→ REQUIRED ACTION
Take the whole listing and reproduce it exactly, pictures excepted.

→ DATA PROVIDED

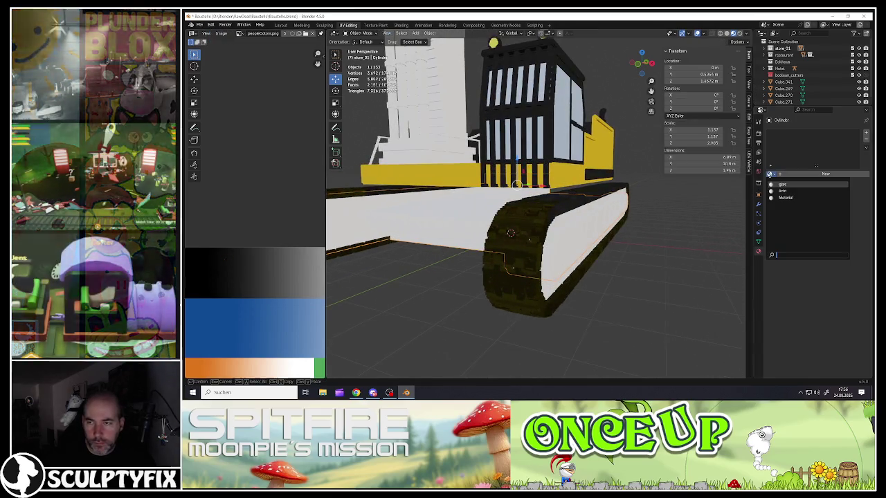
click(785, 200)
scroll(554, 252, down, 5)
middle_drag(554, 252, 471, 237)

→ TASK RESPONSE
click(785, 200)
scroll(554, 252, down, 5)
middle_drag(554, 252, 471, 237)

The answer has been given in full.